This spring will bring big changes to the Carson City School District, both in buildings and in personnel.

Bordewich-Bray Elementary School’s seven-building campus will be consolidated into one building when the addition is complete in April.

The $3.75 million bond for the addition was passed in the 2002 election after five of the school’s portable buildings were discovered to be infested with toxic mold.

“It was such a big contribution from the community to our kids,” said Superintendent Mary Pierczynski. “That was a very big deal for us.”

The year will also bring a change in leadership at Carson High School after more than a decade with Glen Adair as the principal.

“He’s started a lot of new programs at CHS,” Pierczynski said. “He’s done a lot for that school, and he’s done it all for the students.”

“A big focus of ours will be getting a new principal for that school. It’s going to be a big undertaking for next year.”
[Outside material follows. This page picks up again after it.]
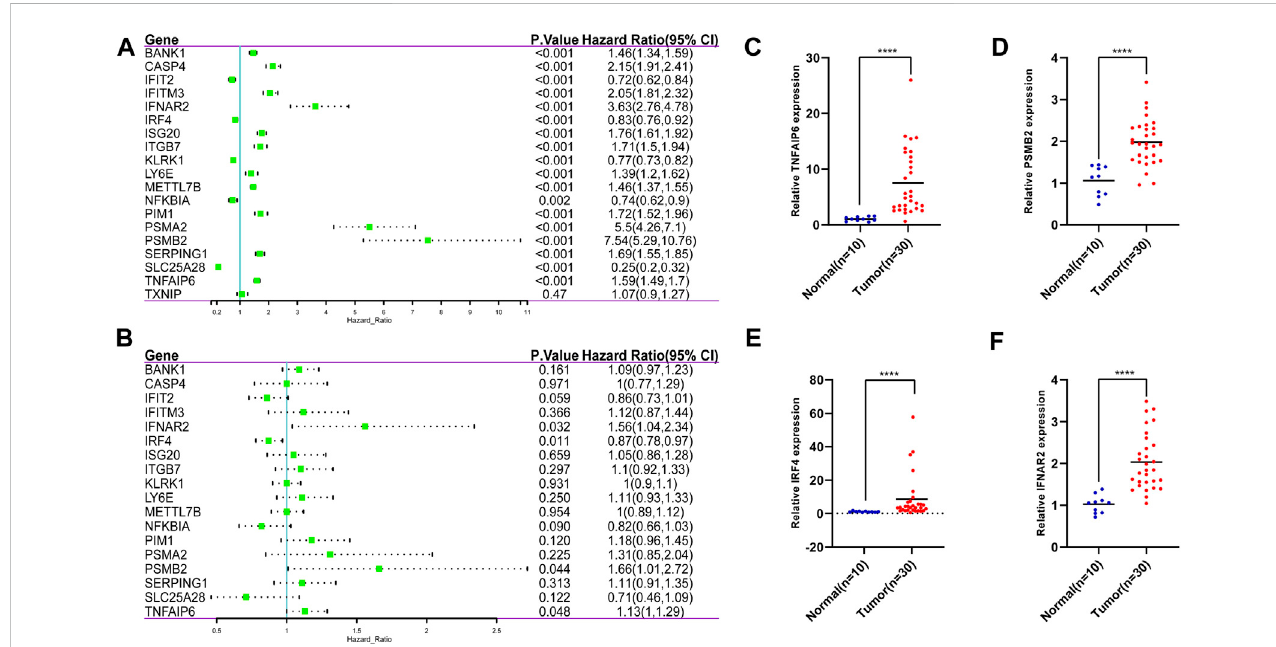
FIGURE 2 19 IFN- γ -associated geneswere selected by theLASSO regression analysis. (A) 18 IFN- γ - associated genes were selected by univariate Cox analysis. (B) 4 IFN- γ - associated genes were selected by multivariate Cox analysis. The expressions of TNFAIP6 (C) , PSMB2 (D) , IRF4 (E) and IFNAR2 (F) were signi fi cantly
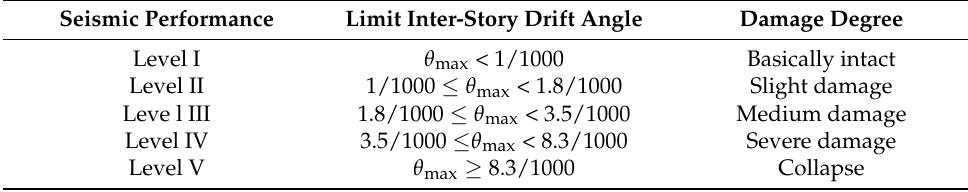
Table 1. Seismic performance level of shear wall structures.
The search will begin in January.

“I would hope we would have somebody selected no later than the first of April,” Pierczynski said. “That way the transition can be very smooth.”

Adair has served in education for 34 years.

Other challenges facing the district in the upcoming year include the possibility of losing school buses and settling employee contracts.

About 41 percent of the district’s fleet of school buses are made by Carpenter, a company that has come under question for safety issues.

“That could pose some real challenges for the district,” Pierczynski said.

District officials will continue their focus on meeting the federal requirements of the No Child Left Behind act.

“The biggest challenge we will continue to face is how to bring every student along,” Pierczynski said. “That continues to be our No. 1 academic issue.”